It seems that every legacy app is adding AI features, and almost every new app being created right now is including AI. Of course AI is benefiting the users of these applications - or at least should. The question is, what is the cost to us, as the end user?
Register for a deep dive into this topic in our upcoming webinar!
Do you wonder where your data is going when you engage with AI?
Of primary concern right now is not the utility of adding AI features. The most pressing concern is the security of the data, and how it might be used.
Technological Advances
There have been several technological advances that have made the use of AI features such as Generative AI available and practical for everyday use. These include:
- the development of the Transformer (that’s the T in Chat GPT),
- development of processors capable of the complex and rapid calculations needed, and access to vast troves of data that can be used to train the models.
This data has been sourced from the open and highly available repository of the internet - Wikipedia, reddit, and every website published publicly.
How can a model be made smarter?
To make the models smarter, though, requires even more data - ideally data that is real, current, and includes feedback. If the web has already been scraped and ingested, where is this additional data going to come from? You, the user.
As the big players in the AI game fight for dominance - the best, fastest, most accurate, and most human-like, this data and feedback becomes more and more important. I am not going to go so far as to accuse any of those corporations of misleading or misusing our data, but until we all can come to grips with how and where the data is used, mistakes can and will be made. And there is even a chance that some things are being done intentionally.
Feedback process
The feedback process is probably familiar to you - if you enter a query into a generative AI chat, you might provide feedback if the answer is obviously inaccurate, or doesn’t make sense. More passive feedback might include not further clarifying your query with a follow up question, which might indicate that the answer was the one you were looking for, or at least wasn't completely wrong.
Are your emails & documents being read and used as training data?
But what of new data? It stands to reason that the passages of text you are entering might be used as examples of sentence structure and usage. If you are running an AI Model within your text editor or email client, are your emails and documents being read and used as training data? Possibly, and even if your answer is “probably not”, there remains a chance.
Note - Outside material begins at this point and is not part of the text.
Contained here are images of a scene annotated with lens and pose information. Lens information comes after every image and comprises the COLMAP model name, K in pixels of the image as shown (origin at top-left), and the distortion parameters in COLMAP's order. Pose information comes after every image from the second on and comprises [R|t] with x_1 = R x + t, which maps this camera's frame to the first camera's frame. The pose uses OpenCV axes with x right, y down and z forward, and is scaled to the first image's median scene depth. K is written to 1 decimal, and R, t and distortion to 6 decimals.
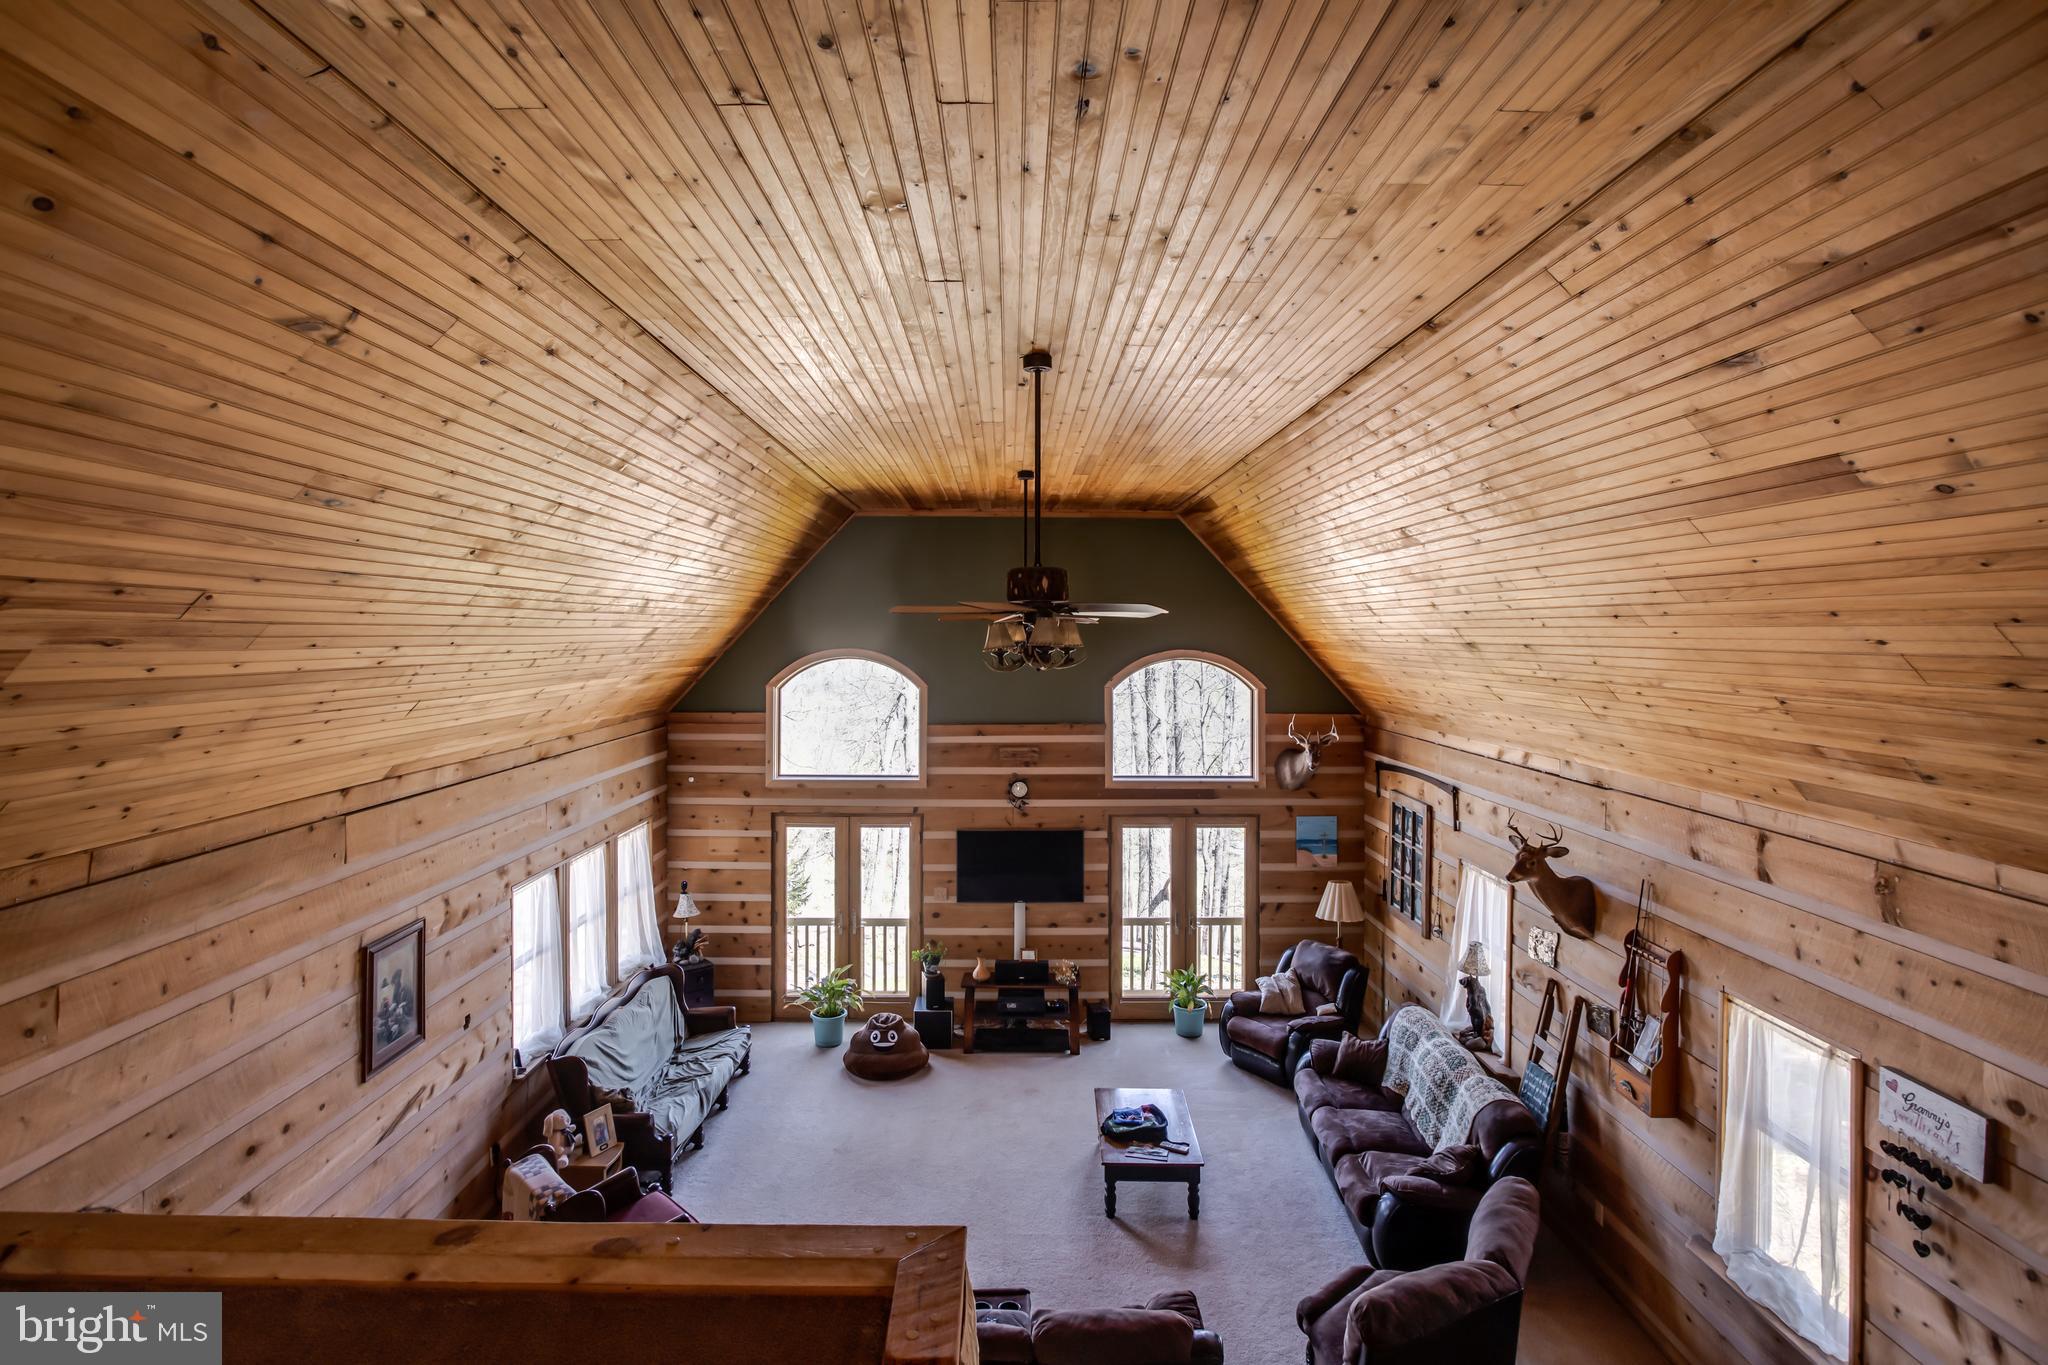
lens RADIAL K [[1037.6, 0, 1010.0], [0, 1037.6, 602.1], [0, 0, 1]] dist [-0.054871, 0.024875]
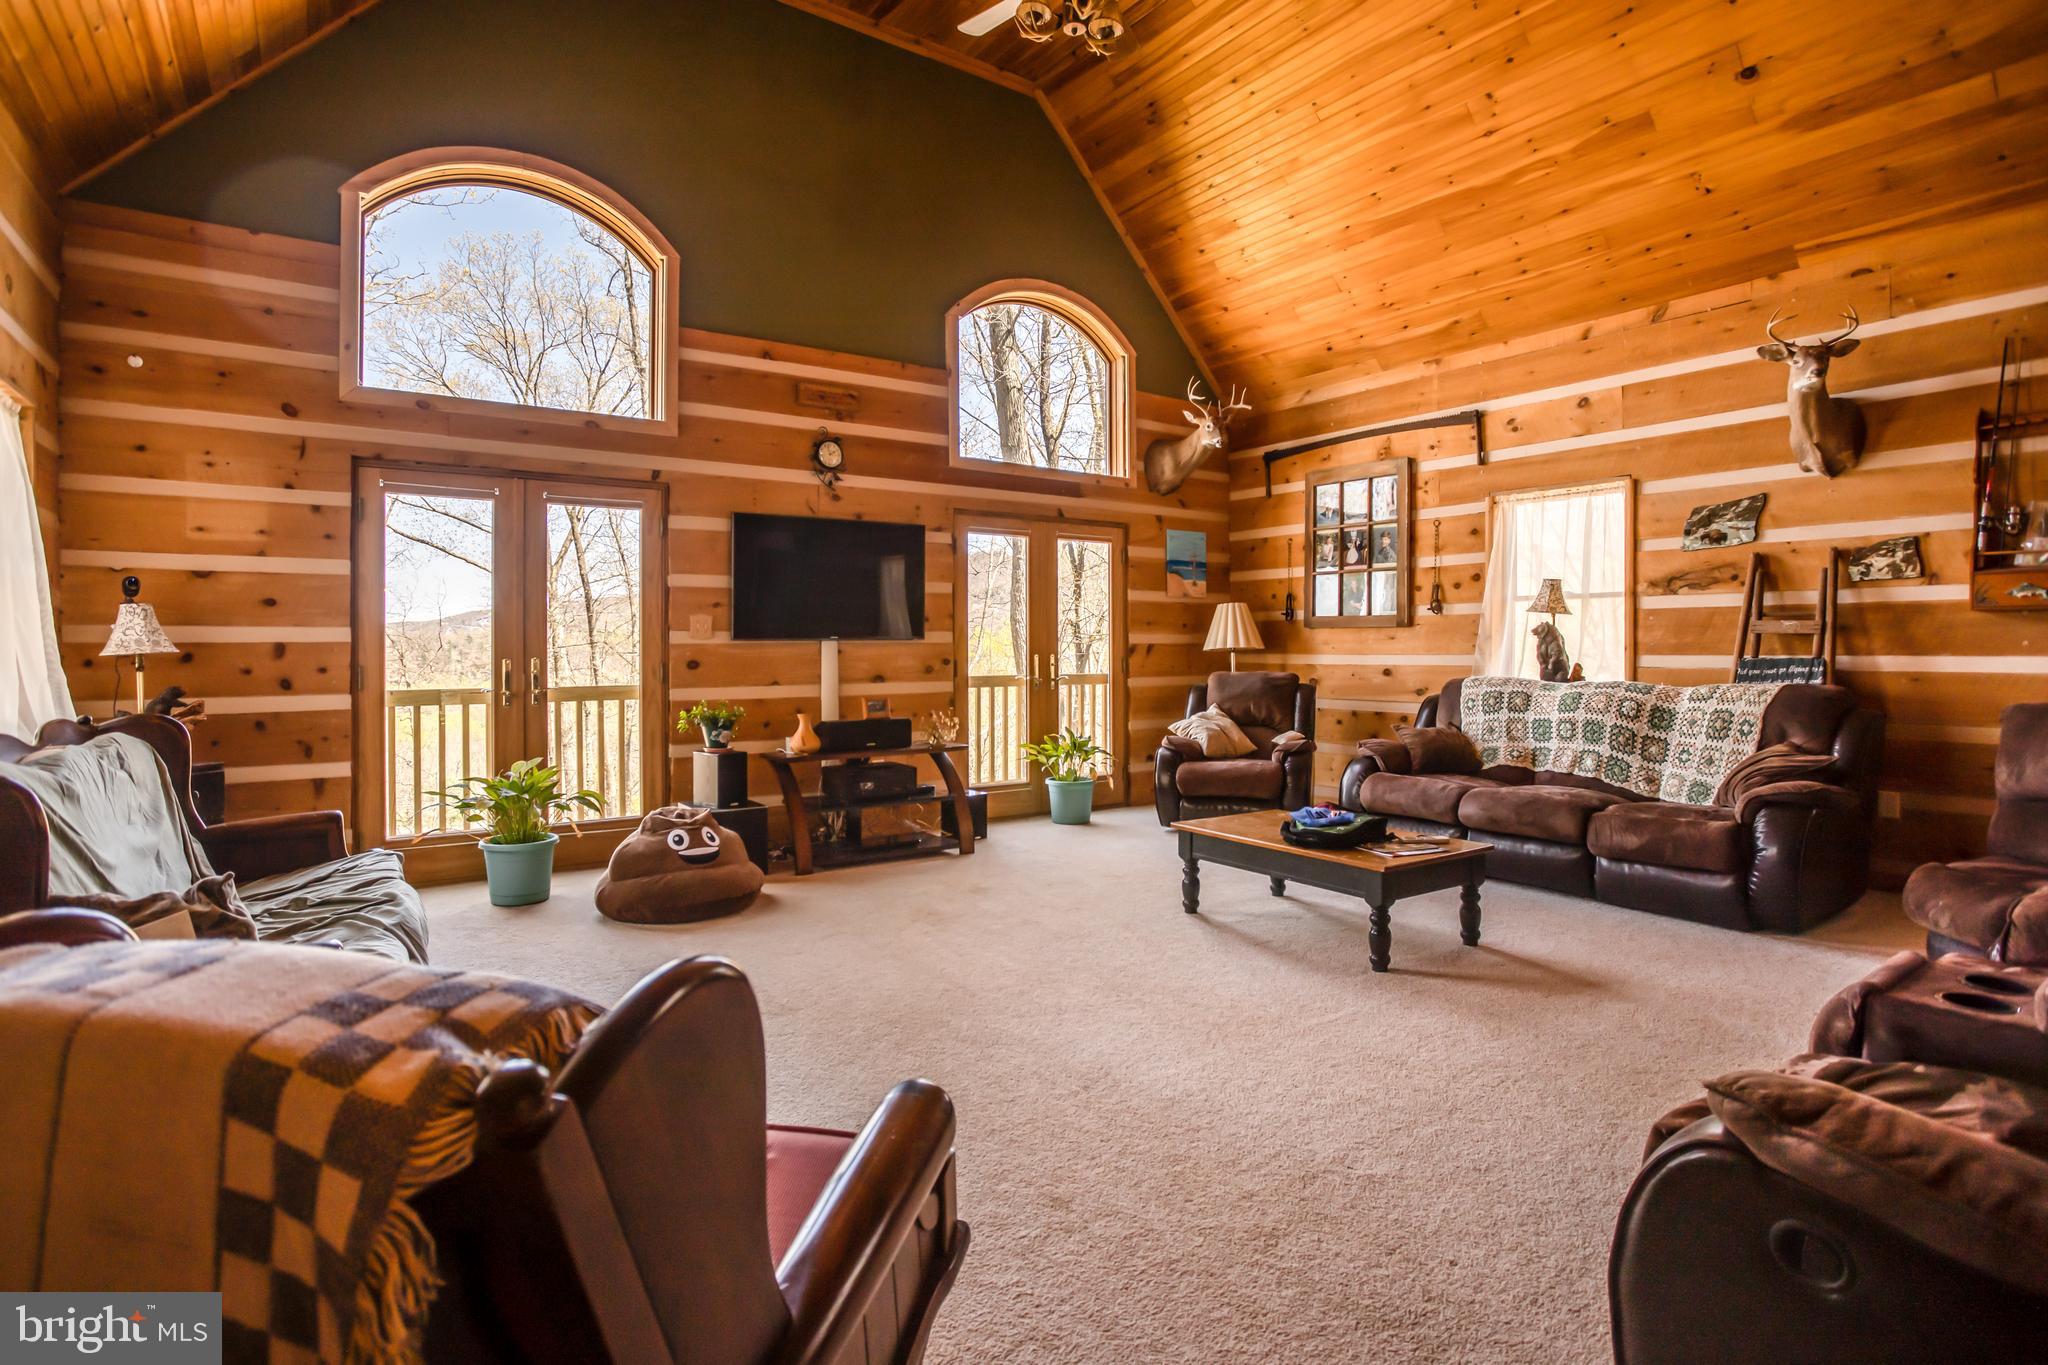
lens RADIAL K [[1023.2, 0, 1019.1], [0, 1023.2, 648.2], [0, 0, 1]] dist [-0.058781, 0.023180]
pose [[0.822186, -0.006273, 0.569184, -0.241330], [-0.008562, 0.999690, 0.023386, 0.279765], [-0.569154, -0.024100, 0.821877, 0.443980]]
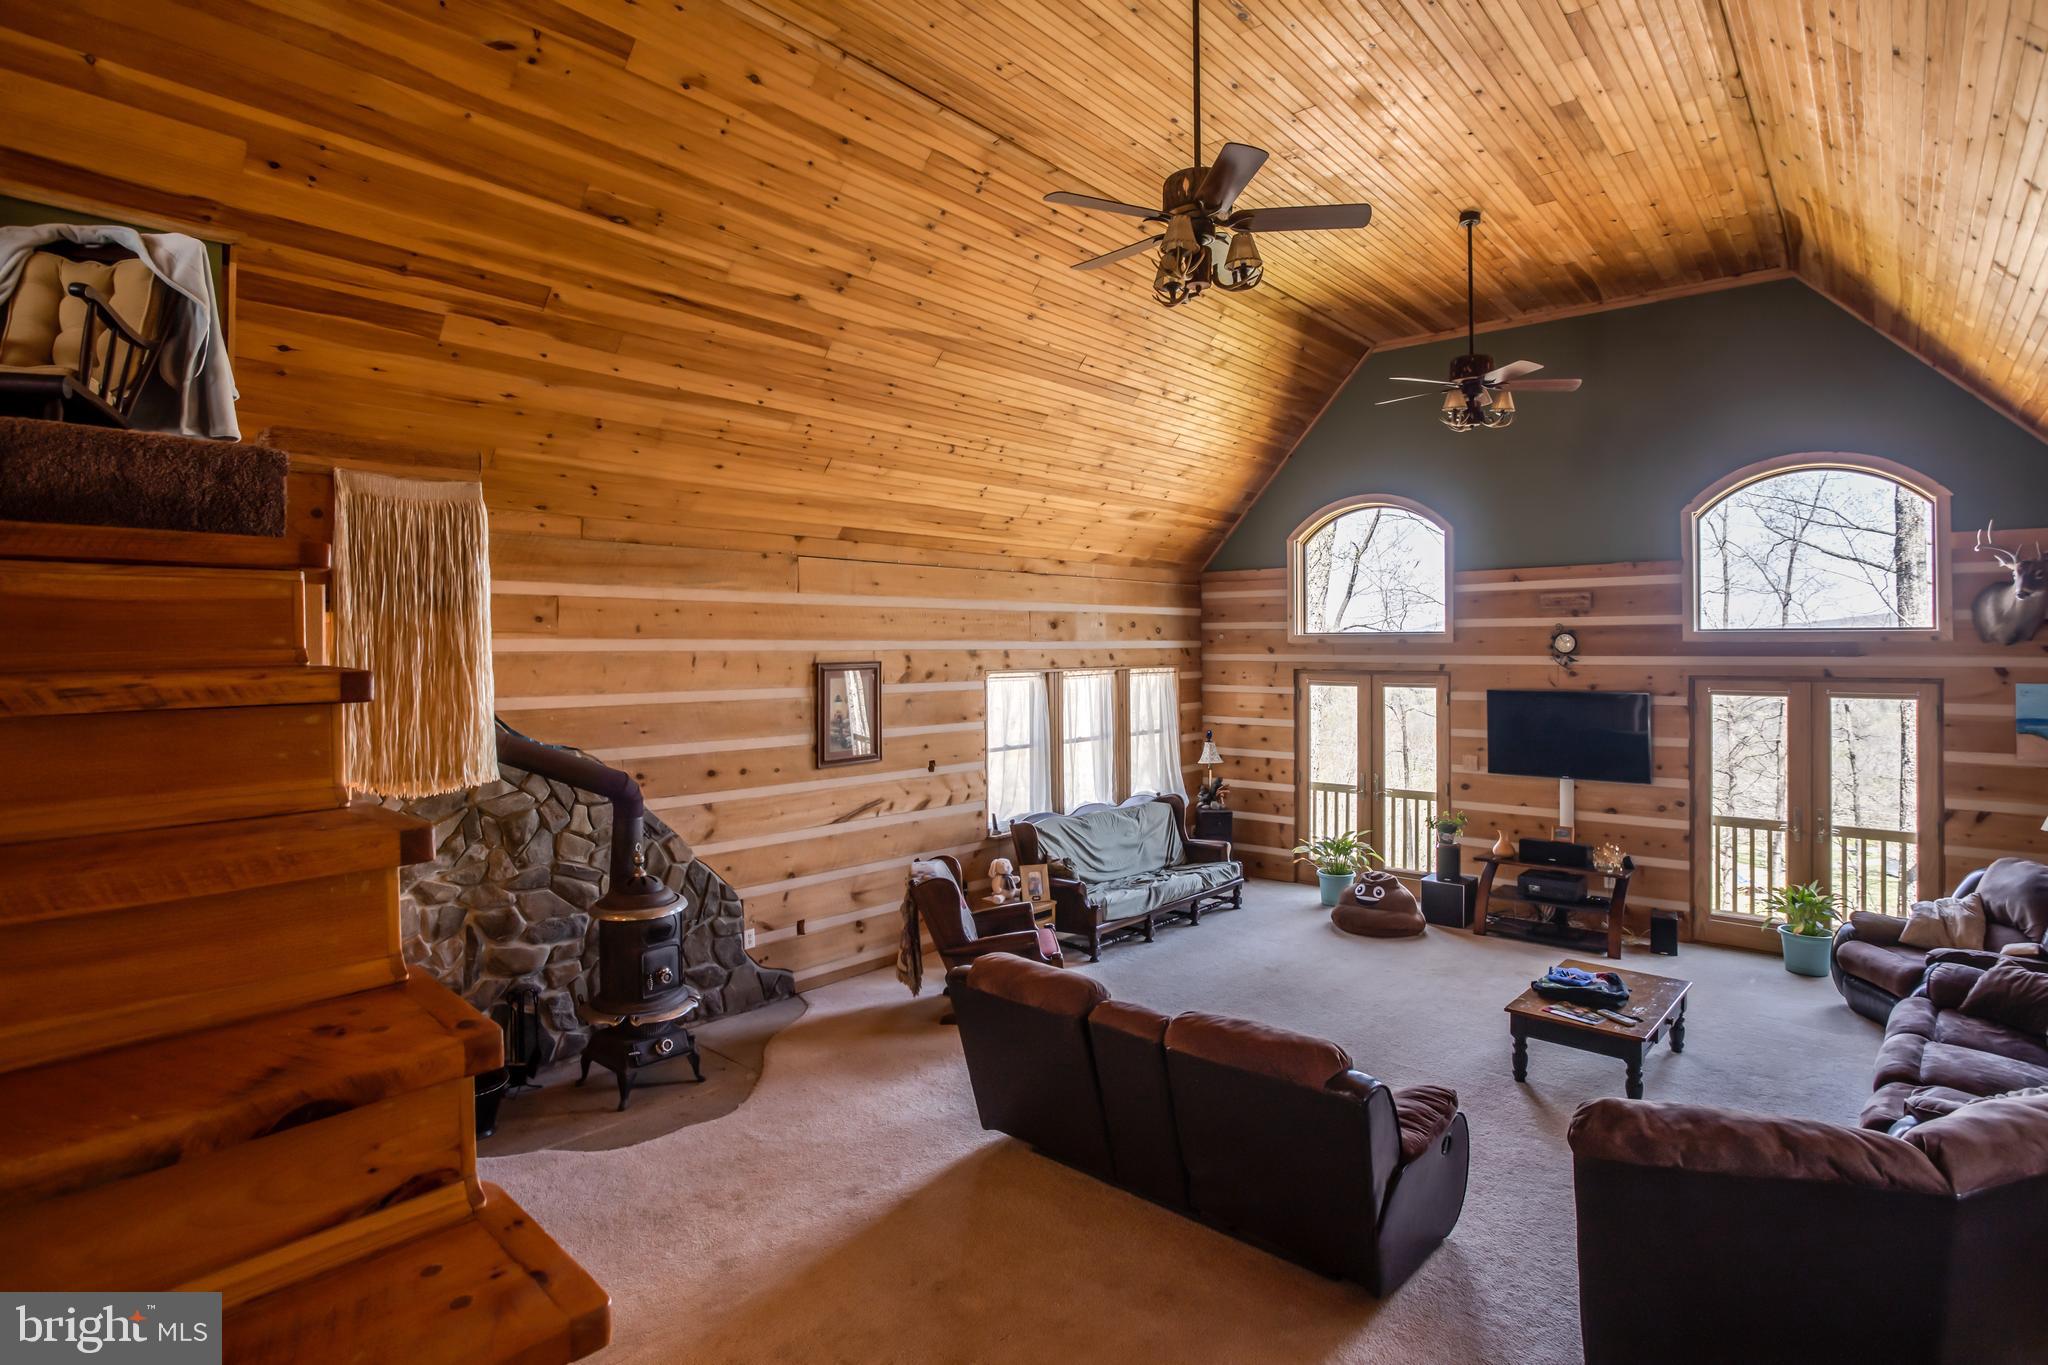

Is it possible, then, that the tool you are using to interrogate your video calls is storing and using the meeting as training data?
What about passwords or secret keys that might be stored in code that a co-pilot is helping you to write?
I don’t mean to be alarmist, or to make it sound like you are being spied on, but a certain degree of vigilance and understanding is required. And I am definitely not suggesting that we don’t use the tools available - this is all about using them safely.
Caution: Use AI tools Safely!
So if this is the case, what can we put in place, to safely use these tools? Here are a few that you might want to adopt yourself:
- Assume that any data you are entering into an AI model (written, spoken, images or video) is as open and public as something you might post on social media or publish on a public website.
- Don’t utilise data as above that might contain personal information, such as full name, addresses or ID numbers (to name just a few types).
- Never use data as above that might contain confidential proprietary company information (that is any information that is not in the public domain such as trade secrets or internal only information).
- Never use information that includes a companies systems, processes, internal policy etc.
- Anything that is not directly owned by you or provided to you to use as you wish.
You might be able to think of some other things here that you should not use. If you are not sure, in general, don’t use it. You can get advice from the person responsible in your company if needed.
What Are the Risks?
Providing data to an AI model that then uses that data as learning data means that matching responses in the future may expose that private or personal information to new users in the future.
To give an extreme example for illustration - imagine you have written a document explaining a new method to sort and filter information that you intend to build for a client. The document is intended only for that client and your internal team. It refers to research that the client has paid for, and is unique to them. Before sending the document, you upload it to an AI model to check for typos and fix formatting. It does so and looks great, you send it on to the client.
A year later a different, unrelated user of that AI model submits a query about how to sort information. Having used your document as learning data, and not having flagged it as proprietary, parts of your solution are now given to that new user, for free, and in violation of your agreement with the client.
How Can You Use AI Models Without Endangering Data Security?
The intention here is not to make you too scared to use the tools available - they can be a great advantage to you in production, and can help you to get more done with higher quality.
Here are a few ideas of things you might consider:
- Use AI models that include clear and published terms of use or privacy statements - they might declare up front that they will use data for further learning. If the terms are vague, difficult to understand, or non-existent assume the worst case scenario.
- Do not introduce AI tools into business applications unless you are very, very sure of the data security. Definitely only use tools that have been approved for use by your company.
- In any case, mask or de-identify personal or private information before submitting it.
- Do not use anything that might be covered by an NDA anywhere near AI tools that process in the cloud.
- For business applications; locate or have built tools that learn or process data in your own private infrastructure using your own embedded AI tools.
Conclusion
This is a fast moving subject, what is true today may not be so tomorrow. The onus definitely is on the user to stay alert and to not make assumptions about how secure the data may be. Certainly for the time being you should assume that any data fed to a public AI model is treated as public information.
Using AI tools can be an incredible benefit to you and your business, but use them sensibly.